Price Increases Are Sticking
- Multiple huddlers shared that they had already or were in the process of raising prices
- One reported this driving a revenue increase of 5%
- Another noted they had been afraid of taking a price increase and went to their advisory council who chorused, “we were expecting it, all of our vendors are doing it”
- “We made sure everybody was comfortable internally delivering it. There were no objections from sales or services and it's been pretty smooth. It's a match to wage increases.”
What’s Working in Event-land
- Micro-events: “What is working for us is small, very targeted local events and well-targeted webinars.”
- User conferences: “We’re happy with the direction of our upcoming user conference – targeting 1500 people and we have 1100 registered.”
- Hybrid user conferences: “We’re having our big user conference next week (in person and virtual) and already at 1600 registrations and it’s also the platform for a big product launch.”
- Piggybacking: “We’re not buying booths anymore at big events. We’ll have a dinner offsite and invite prospects (using SDRs) and regional customers – this has helped close late-stage deals.”
- “What’s not working for us is big conferences, big Expo halls, things like that.”
Charging for Customer Conferences
- Free user conferences: “While there is technically a fee to attend our user conference, our salespeople have discount codes that make it free for customers and any money we do raise goes to charity.”
- Charging for attendance: “We found that we had a much better show rate when we charge something because they've made that financial commitment – we’re charging a nominal fee that doesn’t cover our costs.”
Do Customer Events Pay Out?
- YES: “We went back to the analytics from three or four years ago and found that the customers who attended our big event have spent 50% more with us over the last three years than those that did not attend.”
- YES with Modifications: “We saw more upsell from attendees but a deeper analysis showed we could get a better return by doing small local events rather than one big global event”
When Marketing-Generated Opportunities Get Ignored
- One CMO shared how they are measured on actual bookings not on pipeline
- “Marketing is one of three sources of business and we literally have a goal sheet for the whole marketing team.”
- “Our challenge is that the pipeline that we generate is not converting at the level that we want and we’ve learned that these leads are a lower priority for our salespeople”
- “We’re trying to resolve this across our go-to-market in full partnership with our CEO, revenue operations, and head of sales. We have to crack that nut!”
- “The good news is that Q4 looks good and we’re expecting marketing bookings to catch up”
Does Outsourcing BDRs Work?
- A couple of CMOs mentioned they had not been successful outsourcing BDRs
- One mentioned a firm called Superhuman that did not meet expectations
- Another noted that the reason outsourcing BDRs didn’t work was that “they didn’t have a liaison internally to manage the outsourced BER function.

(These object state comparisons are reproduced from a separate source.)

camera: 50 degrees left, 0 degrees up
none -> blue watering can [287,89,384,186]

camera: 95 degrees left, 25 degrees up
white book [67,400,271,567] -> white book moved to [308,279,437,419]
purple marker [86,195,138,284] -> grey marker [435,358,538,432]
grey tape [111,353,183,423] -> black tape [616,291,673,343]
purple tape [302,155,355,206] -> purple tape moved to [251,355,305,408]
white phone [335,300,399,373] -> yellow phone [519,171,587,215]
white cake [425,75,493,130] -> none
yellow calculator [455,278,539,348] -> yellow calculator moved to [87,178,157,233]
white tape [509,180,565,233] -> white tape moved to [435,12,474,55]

We wasted more than $1 million at my former company.”
Squeezing Out Spending Inefficiencies
- One CMO shared, “my sense is that 20% of our budget is probably just wasted.”

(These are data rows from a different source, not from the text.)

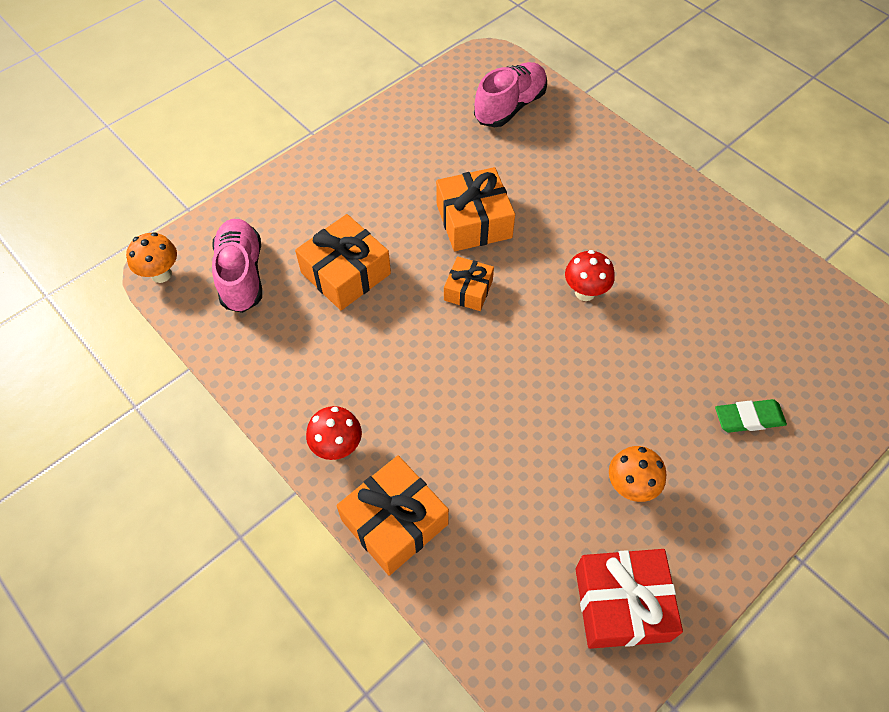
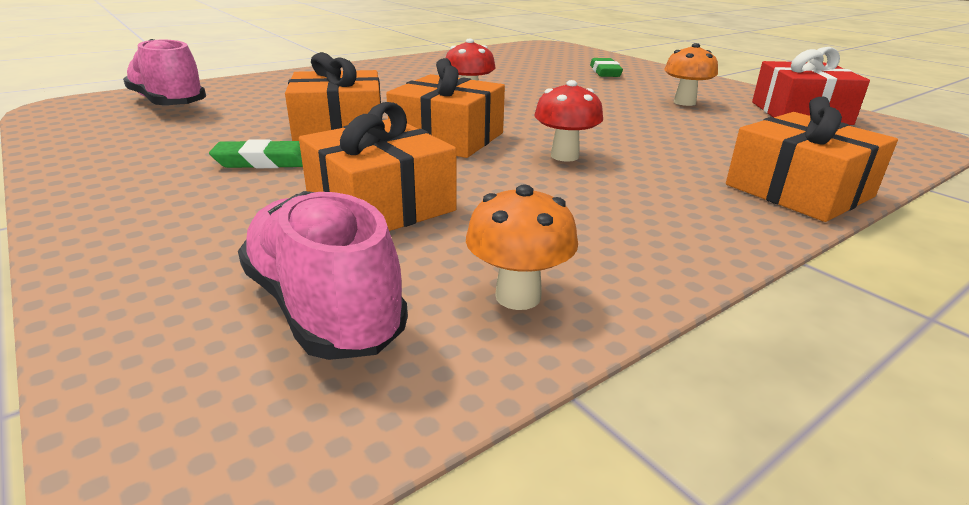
camera: 85 degrees left, 30 degrees down
orange mushroom [126,232,177,283] -> orange mushroom moved to [466,185,578,310]
pink shoe [212,219,262,313] -> pink shoe turned 60 degrees clockwise [238,191,408,360]
red mushroom [306,406,362,460] -> red mushroom moved to [534,80,603,162]
orange gift [444,256,494,311] -> orange gift [386,58,505,158], size x1.66
none -> green eraser [209,139,303,168]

- “We’ve been growing so fast (60-70% a year) that we just kept spending and didn’t put a critical eye on all of it. Now it’s time to optimize!”
- “We were spending $5 million on a big event and now believe we can get a better return by doing smaller regional events for about $2 million – that’s a $3 million swing!”

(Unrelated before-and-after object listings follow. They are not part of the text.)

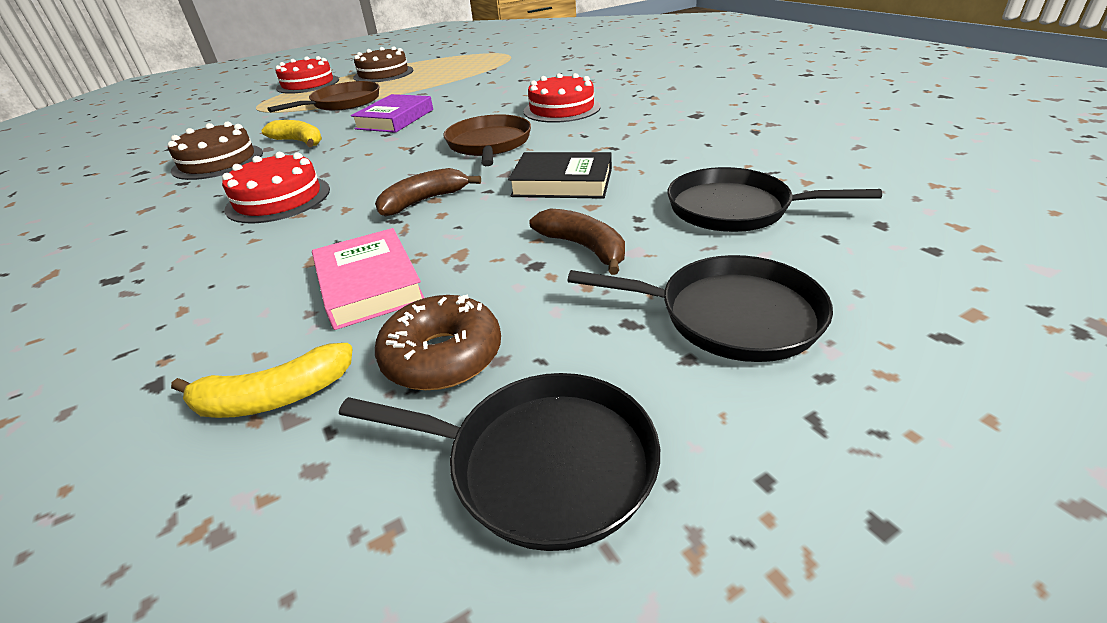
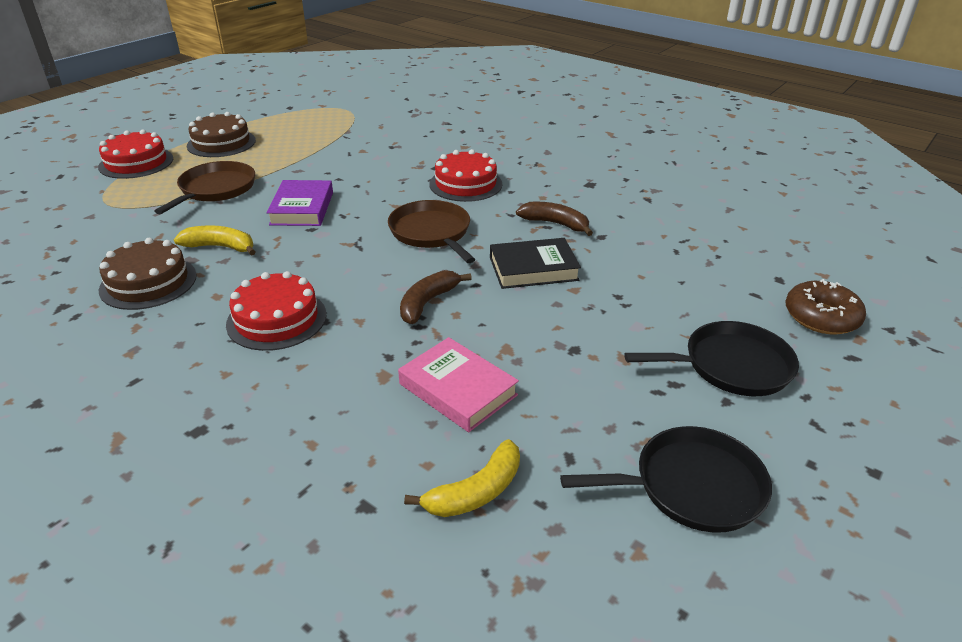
camera: 25 degrees left, 0 degrees up
brown donut [375,294,501,390] -> brown donut moved to [785,279,866,335]
brown banana [529,208,625,275] -> brown banana moved to [516,202,593,236]
black pan [667,167,882,232] -> none

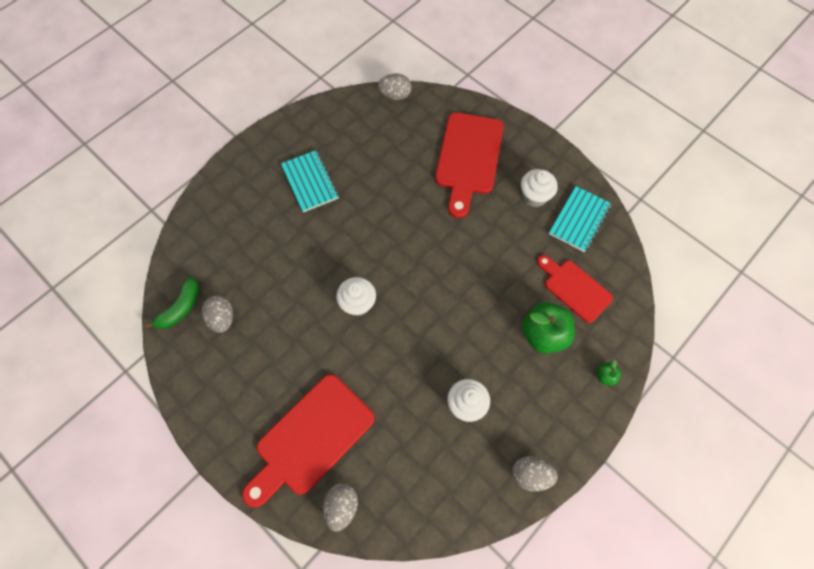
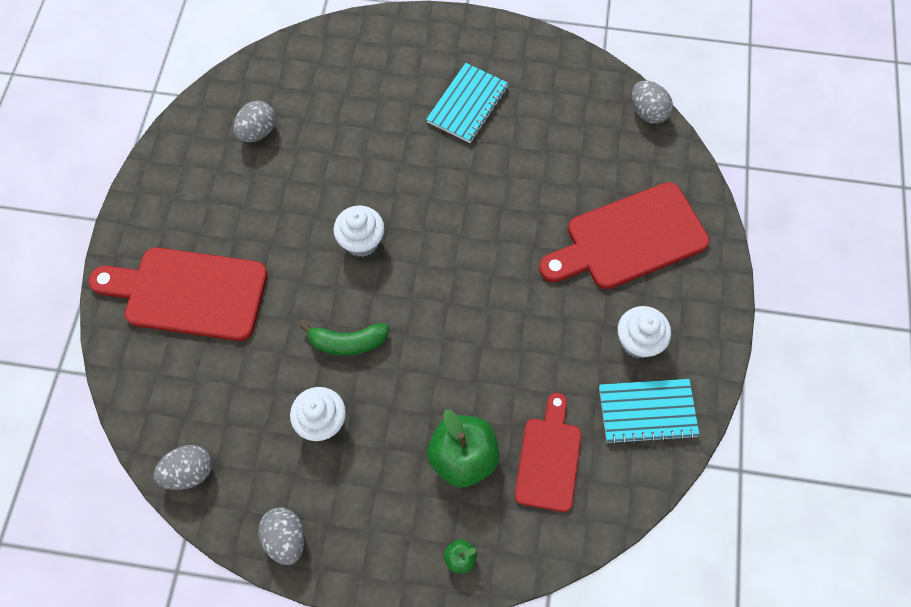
camera: 55 degrees right, 0 degrees up
green banana [144,277,199,329] -> green banana moved to [300,322,389,356]
grey egg [323,483,358,532] -> grey egg moved to [154,445,212,490]

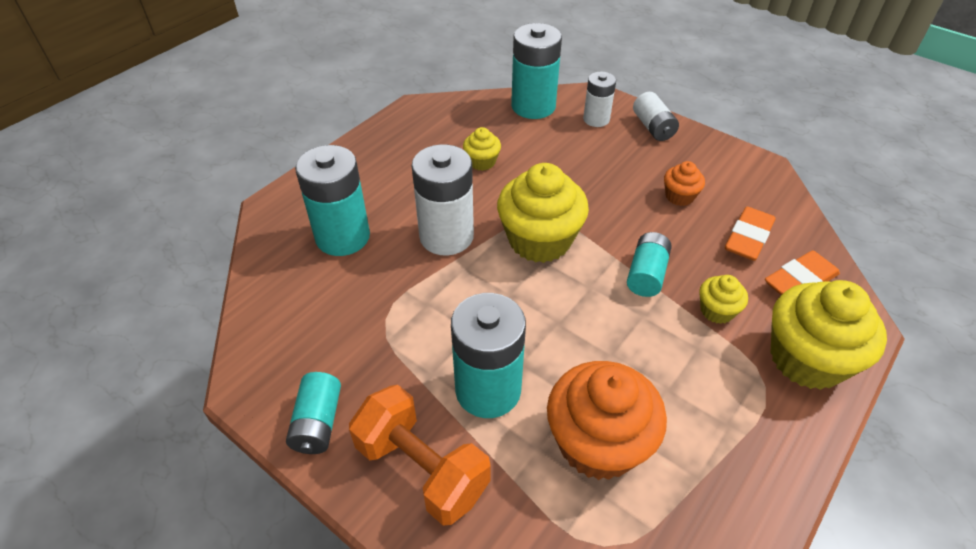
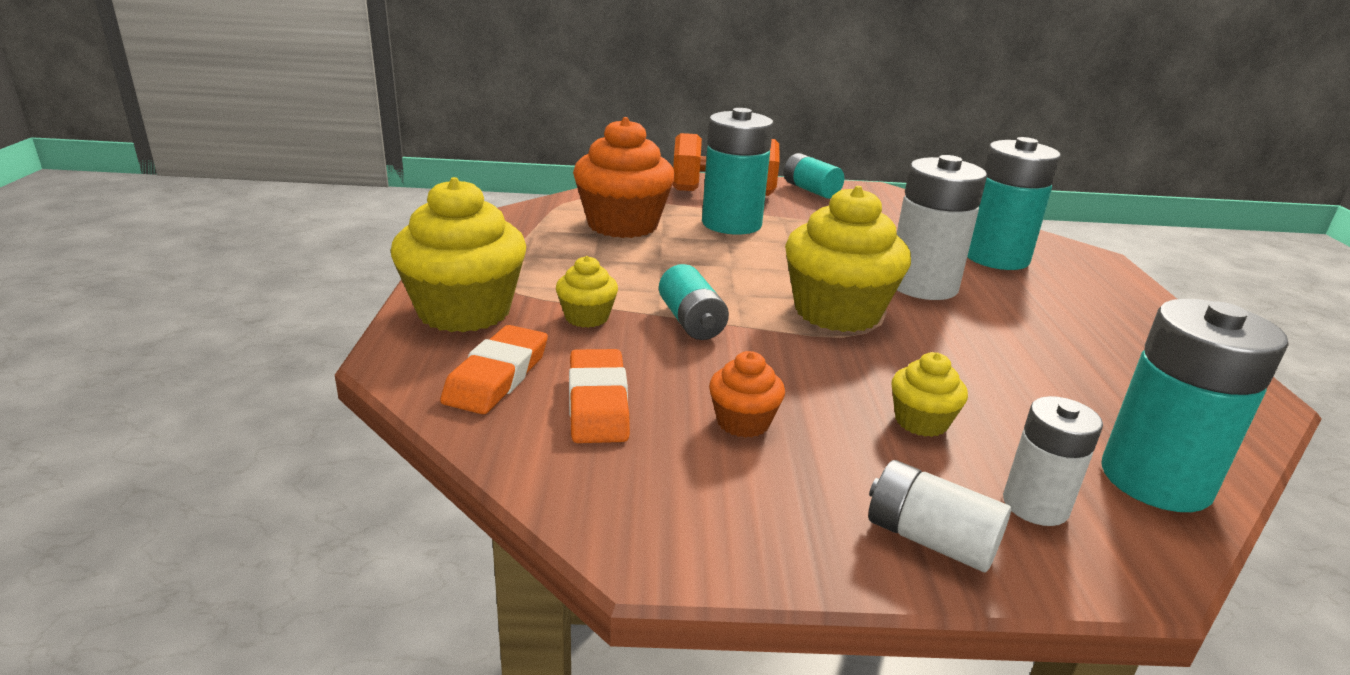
camera: 140 degrees right, 20 degrees down
yellow cupcake [463,127,501,171] -> yellow cupcake moved to [892,352,968,437]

- “We’re also looking at conversion rates through our funnel and seeing where the better quality leads come from rather than just focusing on volume.”
- Another CMO shared, “we’re being ruthless about our paid advertising channels that we’ve been using forever but are much less efficient than search and social for us.”
- Another CMO noted, “everything we spend on has to have an ROI of 2:1, ideally 5:1 – we found some tactics work better with SMBs while others work better with Enterprise.”
- Watch out for diminishing returns: “We also noticed that leads from Capterra and other review sites were working great early this year but aren’t really producing the same ROI now”
When Leads Are Stuck in Pipeline
- One CMO shared, “using Demandbase, we’re able to see where leads are getting stuck so it becomes a joint effort with Sales to get them unstuck.”
- “We look at the average time to transition from an MQA (marketing qualified account) to an SAO (sales accepted opportunity), close rate average value, and how that compares against our averages and determine where we're processing more efficiently.”
- “This gets us out of the argument ‘you’re not giving us good leads’ and instead we can talk about working through the pipeline with marketing, BDRs, and channel sales.”
Lead Scoring - F.I.R.E.
- One CMO recommended the F.I.R.E. lead scoring methodology which tracks Fit, Intent, Recency, and Engagement
- “I don’t like talking about MQAs just QAs – everyone needs to engage with accounts including Marketing, Sales and BDRs”
- “It’s not about Marketing, it’s about account engagement and the common good!”